Watching him curiously, Phyllis asked, “What is it, Michael?”

“Damned if I know.” His frown deepened. “It looks like—
something
familiar. There’s printing on it—parts of words—it’s been torn on three sides—” He shook his head. “The only thing I’m certain of is that it’s what
they
didn’t get from Lacy.” He slipped the piece of cardboard in his pocket and stood up, reached for his hat.

“Get this straight, Phyl. Here’s what you’re to do. Call headquarters as soon as I get out. Get some excitement in your voice and report that a man just stumbled through the door and fell dead. You don’t know where I am.”

“Where will you be?”

“Out.” He stepped toward the door, paused. “You’d better tell them about the phone call from Jim Lacy—the truth. They might trace it. But forget that I was here when he dropped in—and you don’t know anything about the identity of our caller.”
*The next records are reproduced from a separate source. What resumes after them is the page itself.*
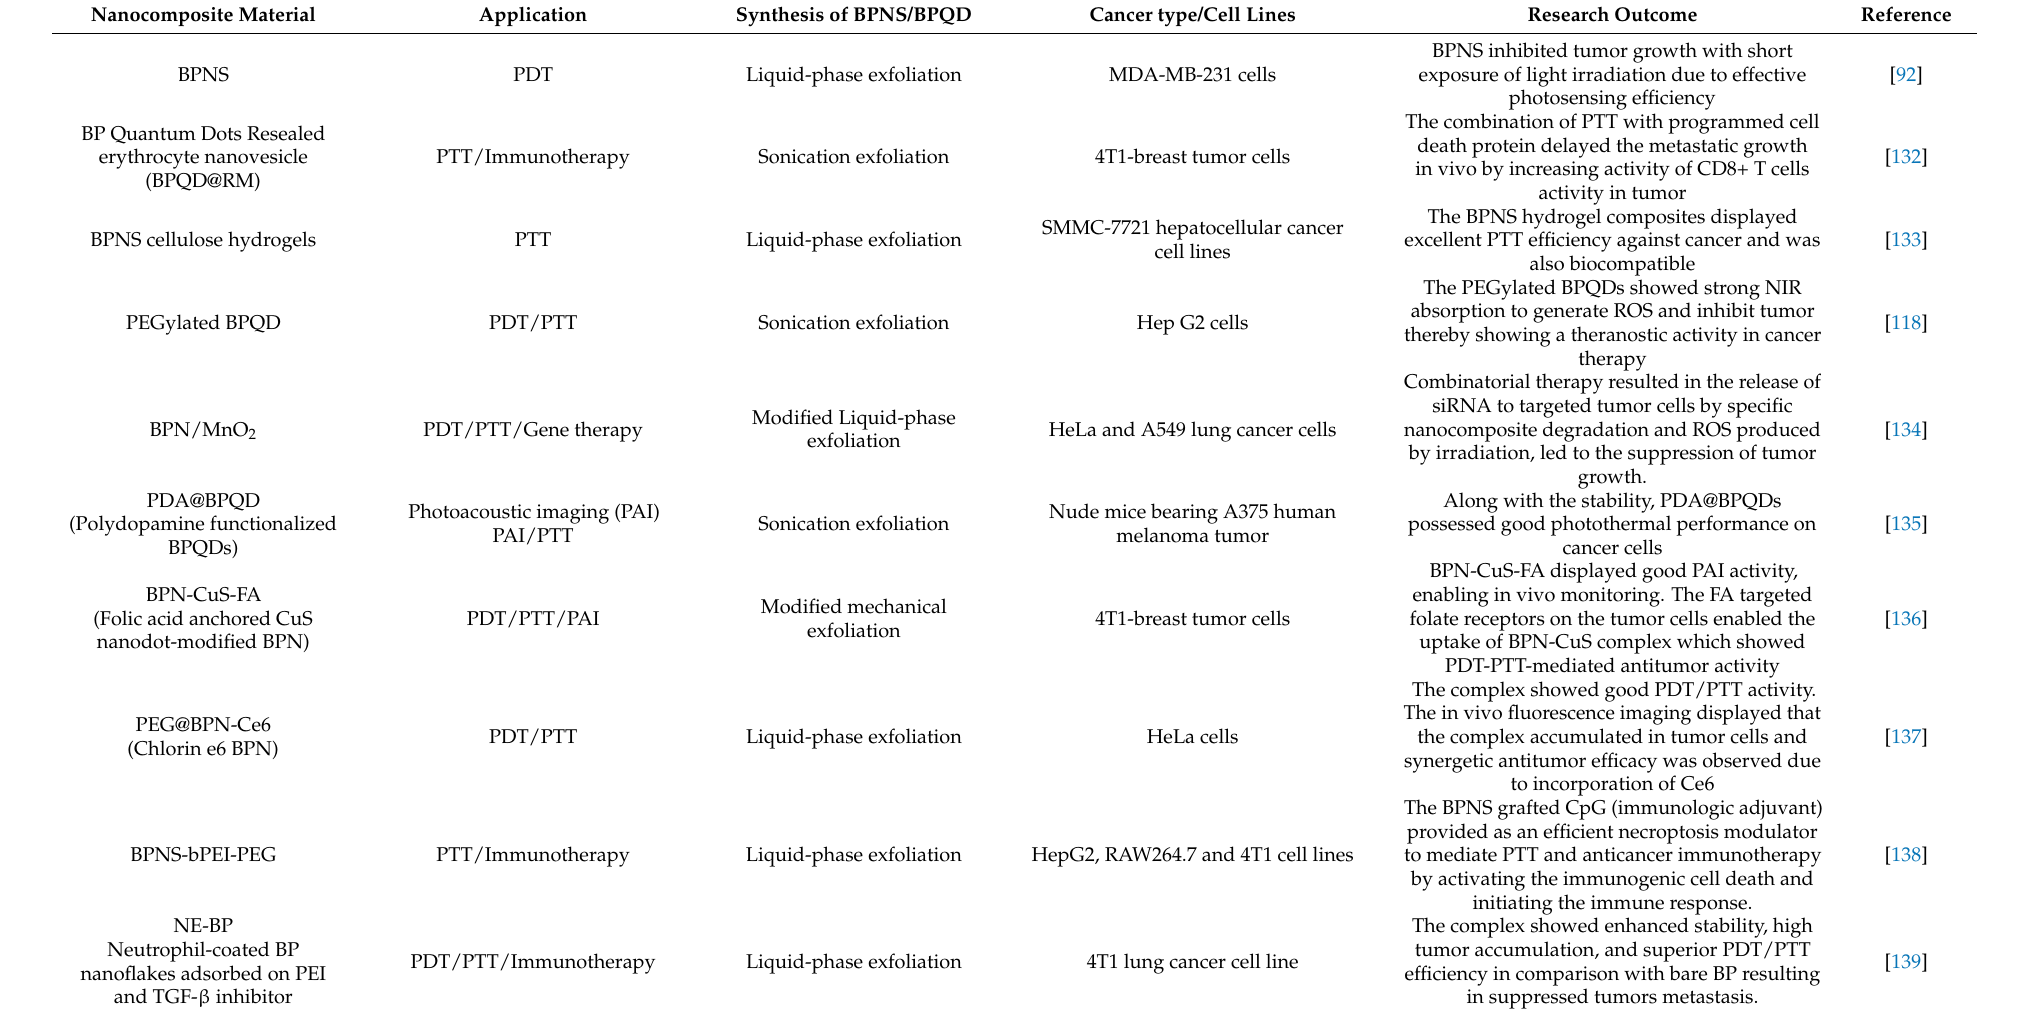
Table 3. Summary of applications of BP in therapy of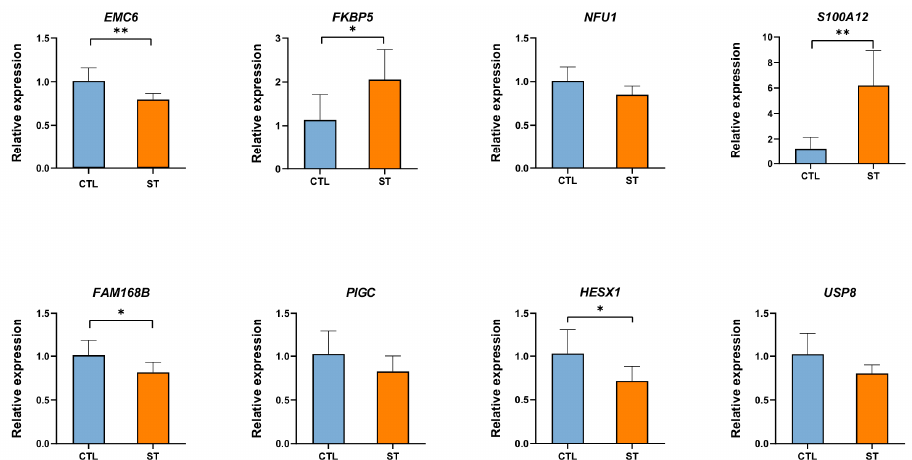
Figure 9. Expression levels of selected candidate genes from cecum tissues of Dagu chickens non- infected and ST-infected 24 h post-infection. CTL refers to the chickens from the non-infected group, while ST corresponds to the ST-infected chickens. Six birds were used per group. Data were analyzed using Student’s t -test. * p < 0.05, ** p < 0.01.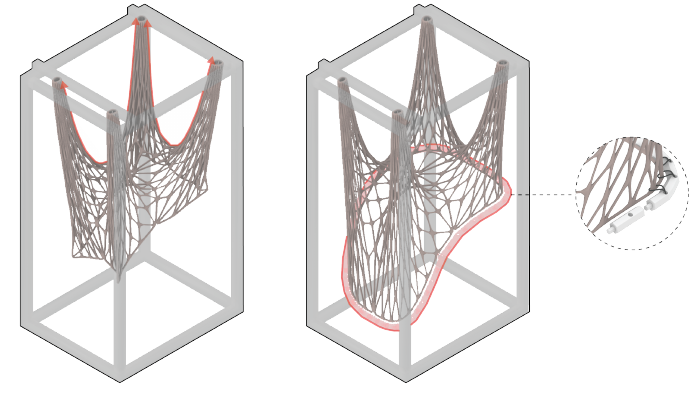
Figure 8. Gravity-based form-finding process and reusable seat profile detail.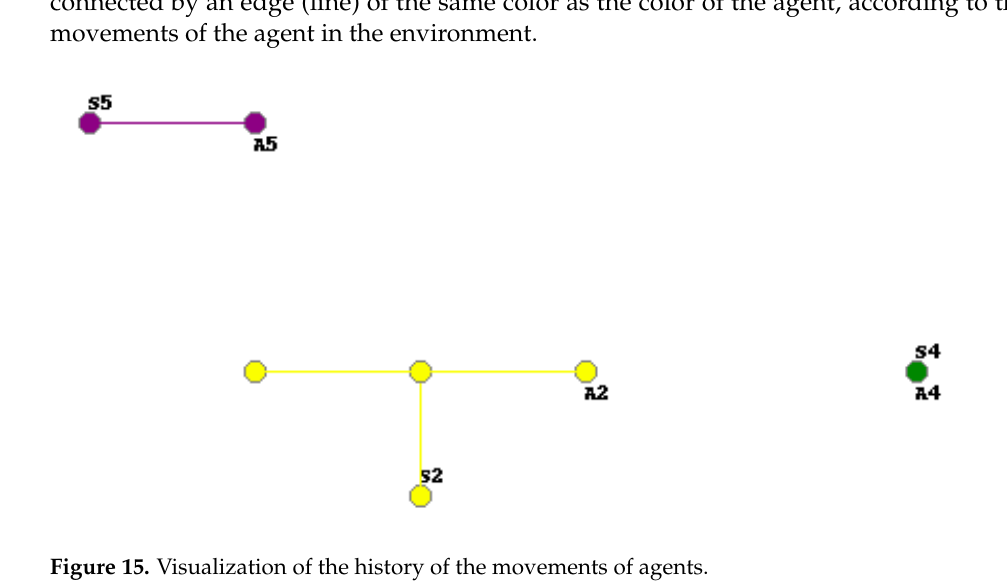
Figure 15. Visualization of the history of the movements of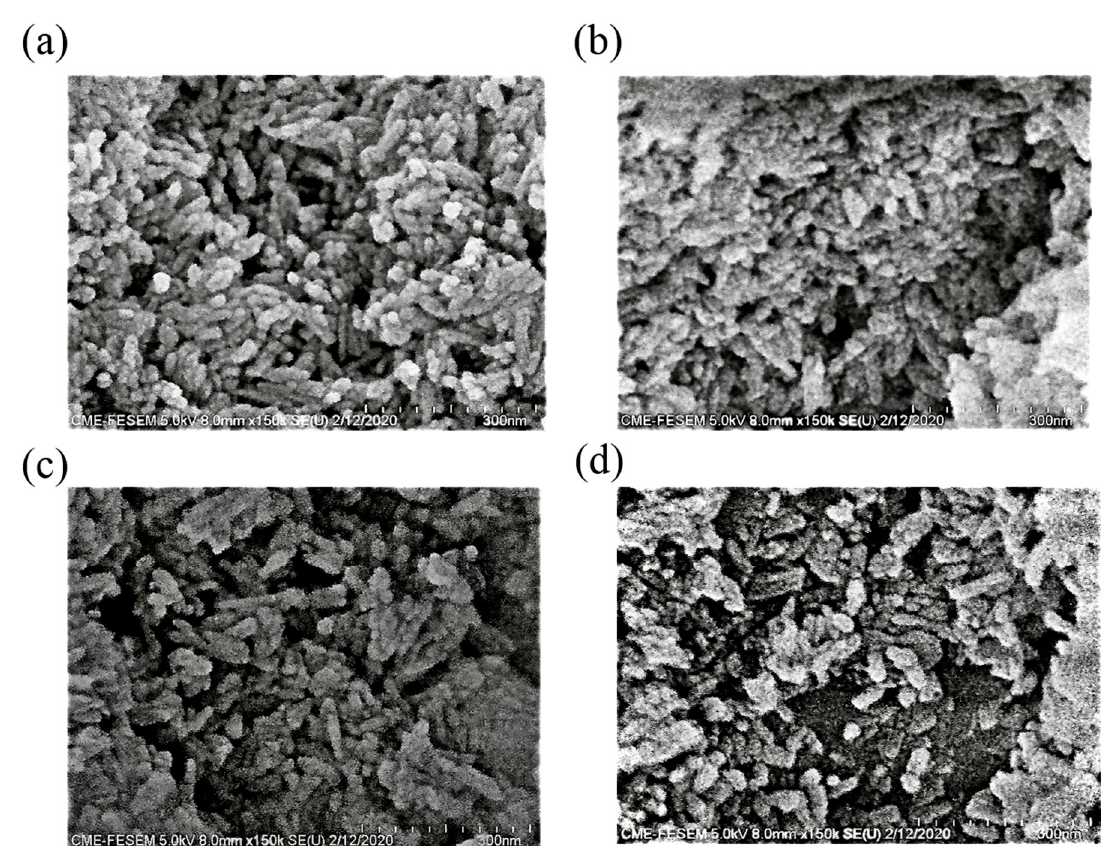
Figure 2. Scanning electron microscopy (SEM) micrograph of un-sintered ( a ) HA, and the ( b ) 0.1 wt.% r-GO/HA, ( c ) 1 wt.% r-GO/HA, ( d ) and 5 wt.% r-GO/HA nanopowders. Table 1. Geometrical and physical properties of HA and r-GO/HA NCPs. r-GO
Phyllis nodded, her lips tightly compressed. She kept her face averted from the corpse. “I understand.”

Shayne grinned reassuringly. “I’ll beat it. I think you’ll lie more convincingly without an audience.” He stepped over the dead man and started out.

The telephone on Phyllis’s desk shrilled as he went through the doorway. He stopped and looked back.

Phyllis lifted the receiver and said, “Yes?” She listened a moment, widening her eyes at her husband to let him know the call was for him.

“I don’t believe Mr. Shayne will be able to—” She paused, biting her lip and listening further. She put her hand over the mouthpiece and said:

“It’s the clerk downstairs. There’s a girl to see you.”

Shayne shook his head. “Tell her—”

“She says that Jim Lacy sent her,” Phyllis interrupted.

Shayne stopped shaking his head. He said, “That’s different. Have the clerk stall her a few minutes, then send her upstairs to the apartment. I’ll trot up there and see what she wants. You go ahead and call the cops. Don’t mention the girl. Tell them exactly what I told you to. And wash out that glass of mine and put it up.”

He hurried out, leaving the door standing open, went to the end of the corridor and up one flight of stairs. He hastily unlocked a spacious corner apartment and strode in, shucking off his coat. He tossed coat and hat into the bedroom and returned to the living-room, loosening his tie. Miami’s late-afternoon sunlight flooded the room warmly from an open west window.

He lit a cigarette as an elevator stopped and opened its doors down the hall. He swiftly stepped aside and manipulated a wall mirror so it swung about and revealed a compact assortment of liquors and glasses. He grabbed a bottle of cognac and poured a wineglass half full, carried it to a deep chair, and settled back just as a knock sounded on the door.

He yelled, “Come in,” and took a leisurely sip of cognac as the door opened.